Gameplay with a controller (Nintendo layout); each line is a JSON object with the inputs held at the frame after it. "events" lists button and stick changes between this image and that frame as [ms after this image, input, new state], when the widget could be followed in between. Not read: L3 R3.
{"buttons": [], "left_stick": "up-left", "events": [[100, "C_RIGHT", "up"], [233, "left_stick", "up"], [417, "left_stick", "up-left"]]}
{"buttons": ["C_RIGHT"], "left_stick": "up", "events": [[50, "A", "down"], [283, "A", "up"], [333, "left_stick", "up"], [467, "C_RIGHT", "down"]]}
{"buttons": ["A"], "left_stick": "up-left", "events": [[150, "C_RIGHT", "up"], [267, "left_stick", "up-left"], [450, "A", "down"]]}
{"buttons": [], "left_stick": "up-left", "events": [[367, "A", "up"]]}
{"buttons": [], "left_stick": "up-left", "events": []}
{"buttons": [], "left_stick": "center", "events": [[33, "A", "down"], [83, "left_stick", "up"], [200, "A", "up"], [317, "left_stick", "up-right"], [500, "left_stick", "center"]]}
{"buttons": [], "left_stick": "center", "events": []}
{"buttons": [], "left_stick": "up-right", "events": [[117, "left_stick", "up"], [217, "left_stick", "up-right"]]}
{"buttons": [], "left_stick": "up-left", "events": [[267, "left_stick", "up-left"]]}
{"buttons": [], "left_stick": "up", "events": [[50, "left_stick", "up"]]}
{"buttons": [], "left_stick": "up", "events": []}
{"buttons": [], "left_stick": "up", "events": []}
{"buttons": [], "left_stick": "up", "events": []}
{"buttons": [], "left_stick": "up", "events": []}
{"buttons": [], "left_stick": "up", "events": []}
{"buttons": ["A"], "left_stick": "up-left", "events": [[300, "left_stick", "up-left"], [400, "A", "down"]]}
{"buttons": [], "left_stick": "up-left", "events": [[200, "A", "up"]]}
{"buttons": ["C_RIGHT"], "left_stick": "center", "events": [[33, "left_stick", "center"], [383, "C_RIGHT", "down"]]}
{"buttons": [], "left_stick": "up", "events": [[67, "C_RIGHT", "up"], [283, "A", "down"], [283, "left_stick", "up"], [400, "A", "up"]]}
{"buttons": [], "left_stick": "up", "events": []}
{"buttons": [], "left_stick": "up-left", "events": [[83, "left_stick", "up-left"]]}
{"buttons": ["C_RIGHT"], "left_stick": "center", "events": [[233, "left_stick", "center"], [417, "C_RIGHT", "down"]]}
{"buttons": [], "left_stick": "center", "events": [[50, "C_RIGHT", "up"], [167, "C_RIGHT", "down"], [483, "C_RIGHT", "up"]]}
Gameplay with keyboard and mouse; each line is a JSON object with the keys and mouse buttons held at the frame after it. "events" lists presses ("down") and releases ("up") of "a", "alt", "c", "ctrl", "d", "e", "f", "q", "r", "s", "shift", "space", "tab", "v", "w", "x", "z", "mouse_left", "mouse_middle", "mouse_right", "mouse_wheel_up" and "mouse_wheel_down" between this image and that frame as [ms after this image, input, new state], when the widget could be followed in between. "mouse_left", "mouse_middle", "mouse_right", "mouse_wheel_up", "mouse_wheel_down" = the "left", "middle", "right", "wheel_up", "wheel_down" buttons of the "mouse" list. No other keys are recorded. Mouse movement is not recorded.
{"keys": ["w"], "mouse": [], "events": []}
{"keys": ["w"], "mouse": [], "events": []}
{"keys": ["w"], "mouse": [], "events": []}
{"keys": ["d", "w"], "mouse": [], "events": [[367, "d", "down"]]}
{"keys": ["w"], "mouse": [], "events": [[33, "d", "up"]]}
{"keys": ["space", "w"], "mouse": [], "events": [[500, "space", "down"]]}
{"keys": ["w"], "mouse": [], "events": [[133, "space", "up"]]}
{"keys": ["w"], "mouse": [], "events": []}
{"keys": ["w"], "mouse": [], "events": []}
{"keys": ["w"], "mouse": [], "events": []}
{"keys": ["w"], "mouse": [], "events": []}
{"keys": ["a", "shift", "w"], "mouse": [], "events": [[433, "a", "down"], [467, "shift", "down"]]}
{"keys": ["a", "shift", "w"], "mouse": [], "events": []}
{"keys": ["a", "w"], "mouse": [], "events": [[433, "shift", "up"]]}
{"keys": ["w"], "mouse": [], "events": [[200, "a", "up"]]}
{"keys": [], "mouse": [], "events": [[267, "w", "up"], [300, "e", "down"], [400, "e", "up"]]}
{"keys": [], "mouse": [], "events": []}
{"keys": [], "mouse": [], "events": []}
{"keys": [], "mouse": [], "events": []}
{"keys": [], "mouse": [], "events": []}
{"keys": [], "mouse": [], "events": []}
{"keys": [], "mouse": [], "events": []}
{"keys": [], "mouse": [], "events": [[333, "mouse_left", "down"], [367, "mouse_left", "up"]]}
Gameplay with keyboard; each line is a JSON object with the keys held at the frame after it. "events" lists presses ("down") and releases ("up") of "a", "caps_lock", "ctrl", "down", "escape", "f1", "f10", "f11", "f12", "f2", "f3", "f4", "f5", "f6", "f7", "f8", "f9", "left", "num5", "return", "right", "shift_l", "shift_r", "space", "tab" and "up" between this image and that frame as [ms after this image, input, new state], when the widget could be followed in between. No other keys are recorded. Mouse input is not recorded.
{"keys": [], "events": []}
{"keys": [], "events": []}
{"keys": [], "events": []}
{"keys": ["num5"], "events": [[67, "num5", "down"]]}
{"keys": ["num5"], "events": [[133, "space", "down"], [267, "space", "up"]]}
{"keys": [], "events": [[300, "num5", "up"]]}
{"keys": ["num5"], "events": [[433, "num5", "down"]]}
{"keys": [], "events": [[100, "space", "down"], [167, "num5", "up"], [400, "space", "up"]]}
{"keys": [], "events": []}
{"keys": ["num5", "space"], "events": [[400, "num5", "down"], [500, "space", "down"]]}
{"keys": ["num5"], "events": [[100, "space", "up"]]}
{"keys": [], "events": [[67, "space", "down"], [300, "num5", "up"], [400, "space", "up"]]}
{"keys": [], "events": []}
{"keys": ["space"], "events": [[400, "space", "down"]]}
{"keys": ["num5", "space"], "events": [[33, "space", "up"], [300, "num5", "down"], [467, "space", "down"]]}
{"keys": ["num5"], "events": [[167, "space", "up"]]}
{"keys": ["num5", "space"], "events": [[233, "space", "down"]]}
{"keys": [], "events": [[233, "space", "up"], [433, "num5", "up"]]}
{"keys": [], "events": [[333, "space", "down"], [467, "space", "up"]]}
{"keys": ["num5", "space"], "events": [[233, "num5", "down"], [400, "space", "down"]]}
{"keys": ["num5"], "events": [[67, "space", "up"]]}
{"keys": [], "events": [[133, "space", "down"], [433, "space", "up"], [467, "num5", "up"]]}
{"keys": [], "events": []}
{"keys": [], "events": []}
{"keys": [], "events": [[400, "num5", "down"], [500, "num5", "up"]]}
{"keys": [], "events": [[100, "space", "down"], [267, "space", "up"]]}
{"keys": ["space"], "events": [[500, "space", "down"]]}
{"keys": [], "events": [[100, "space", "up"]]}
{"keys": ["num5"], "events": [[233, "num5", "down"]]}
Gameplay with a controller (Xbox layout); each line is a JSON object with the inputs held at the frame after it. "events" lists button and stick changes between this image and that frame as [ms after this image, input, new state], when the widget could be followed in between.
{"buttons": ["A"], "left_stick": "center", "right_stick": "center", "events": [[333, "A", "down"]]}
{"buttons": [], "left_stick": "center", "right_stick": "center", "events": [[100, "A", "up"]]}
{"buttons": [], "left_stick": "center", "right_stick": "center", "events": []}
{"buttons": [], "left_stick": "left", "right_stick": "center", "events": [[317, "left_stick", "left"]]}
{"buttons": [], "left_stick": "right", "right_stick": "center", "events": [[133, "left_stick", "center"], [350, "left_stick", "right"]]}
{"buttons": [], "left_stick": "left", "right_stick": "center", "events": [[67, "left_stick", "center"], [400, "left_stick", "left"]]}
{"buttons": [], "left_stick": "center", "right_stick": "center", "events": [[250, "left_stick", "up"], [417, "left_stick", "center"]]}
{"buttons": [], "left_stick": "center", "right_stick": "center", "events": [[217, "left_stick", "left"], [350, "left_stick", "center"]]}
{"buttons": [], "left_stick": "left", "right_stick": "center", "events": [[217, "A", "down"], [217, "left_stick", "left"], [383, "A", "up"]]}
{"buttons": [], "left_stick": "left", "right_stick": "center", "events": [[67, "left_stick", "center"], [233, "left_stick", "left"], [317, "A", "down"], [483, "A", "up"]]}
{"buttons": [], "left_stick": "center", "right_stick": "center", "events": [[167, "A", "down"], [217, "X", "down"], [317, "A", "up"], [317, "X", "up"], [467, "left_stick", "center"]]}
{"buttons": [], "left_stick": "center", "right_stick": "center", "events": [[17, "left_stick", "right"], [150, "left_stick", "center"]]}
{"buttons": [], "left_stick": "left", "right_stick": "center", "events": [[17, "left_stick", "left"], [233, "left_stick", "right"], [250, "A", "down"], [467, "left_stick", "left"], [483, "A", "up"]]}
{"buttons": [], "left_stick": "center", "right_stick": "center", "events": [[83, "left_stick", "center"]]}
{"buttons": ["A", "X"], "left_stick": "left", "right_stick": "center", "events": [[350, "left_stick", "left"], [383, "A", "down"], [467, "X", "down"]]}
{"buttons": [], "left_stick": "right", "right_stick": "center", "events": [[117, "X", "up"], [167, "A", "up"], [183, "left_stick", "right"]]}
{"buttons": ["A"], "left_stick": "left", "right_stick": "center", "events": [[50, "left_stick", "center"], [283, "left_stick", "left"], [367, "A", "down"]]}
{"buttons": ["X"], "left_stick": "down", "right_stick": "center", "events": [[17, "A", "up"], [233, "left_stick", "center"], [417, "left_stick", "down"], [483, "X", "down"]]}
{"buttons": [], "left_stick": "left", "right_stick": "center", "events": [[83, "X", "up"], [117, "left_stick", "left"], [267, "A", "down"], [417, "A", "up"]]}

» Exercise directions:
A complete answer lists every line of the listing above that holds the word "changes".

» Reply:
Gameplay with a controller (Nintendo layout); each line is a JSON object with the inputs held at the frame after it. "events" lists button and stick changes between this image and that frame as [ms after this image, input, new state], when the widget could be followed in between. Not read: L3 R3.
Gameplay with a controller (Xbox layout); each line is a JSON object with the inputs held at the frame after it. "events" lists button and stick changes between this image and that frame as [ms after this image, input, new state], when the widget could be followed in between.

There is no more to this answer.